The 124-year-old company was bought in May 2020 by Torque Brands, an investment vehicle led by James Cox, the founder of Simba Sleep.
Seven weeks after paying £25 million for the business, the new owners put TM Lewin through a pre-pack insolvency process that shut all of its 66 shops and international operations and resulted in 600 job losses.
At the time Cox blamed the impact of lockdown for the shop closures and said that the brand would be pursuing an online model instead.
The shift to working from home during the pandemic and the cancellation of social events such as weddings meant that trading has failed to recover as demand for formal clothes has dwindled.

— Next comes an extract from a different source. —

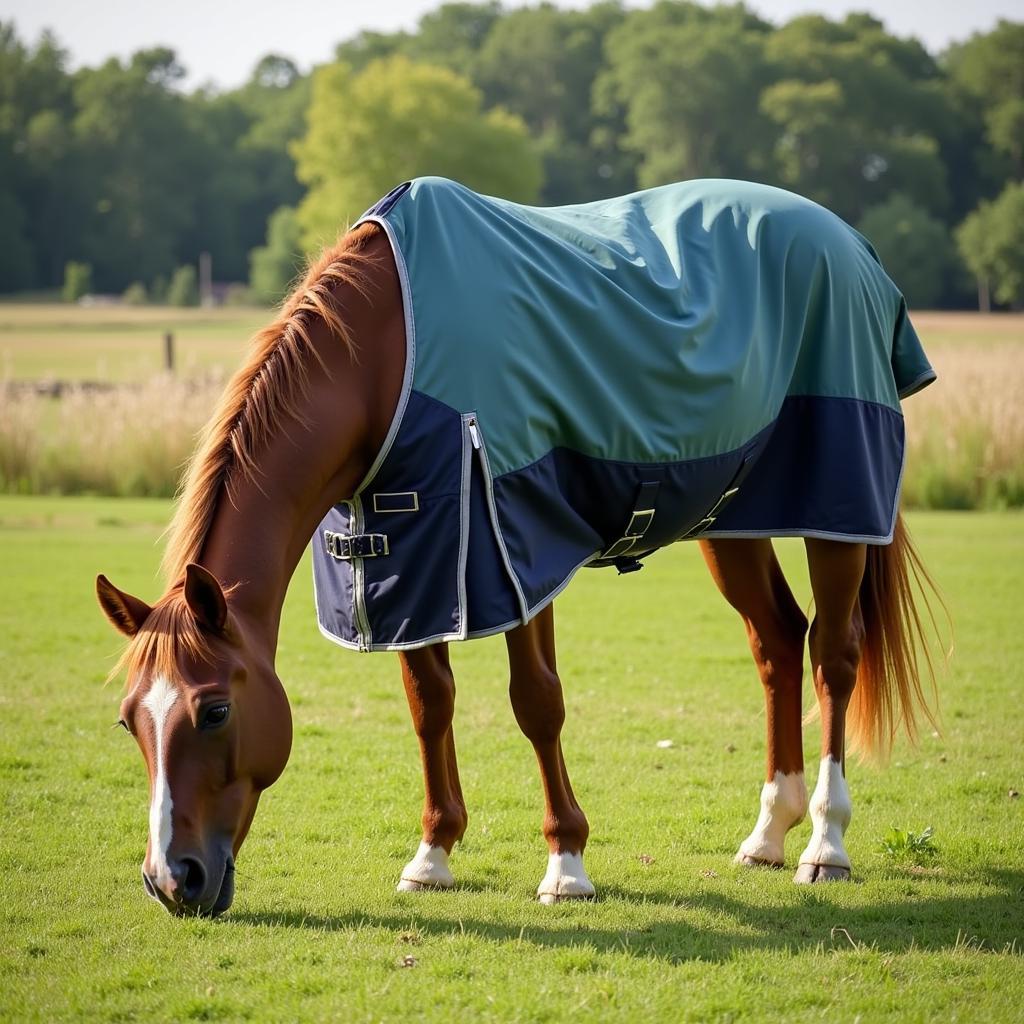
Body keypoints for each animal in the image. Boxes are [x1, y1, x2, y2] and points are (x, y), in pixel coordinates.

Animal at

TM Lewin’s administrators said that the company had run out of cash. The Office for National Statistics said this week that it would be dropping suits from the basket of goods it uses to measure inflation.
TM Lewin, founded in London in 1898, is famous for selling the first button-up shirt. During the First World War, it supplied the RAF and army with uniforms and the brand claims to have sold more than 70 million shirts.
A recent administrators’ report from its pre-pack deal found that unsecured creditors had been left £30.4 million out of pocket but said that Torque would receive about 79 per cent of its money back as secured creditor. At the time employees were still owed £1 million.
Will Wright, head of restructuring at Interpath Advisory, a firm spun out of KPMG, said: “Men’s apparel — and formalwear in particular — has been one of the hardest hit parts of the retail sector.” The administrators are now looking to sell the business. Previous suitors for TM Lewin have included Nick Wheeler, founder of the rival brand Charles Tyrwhitt.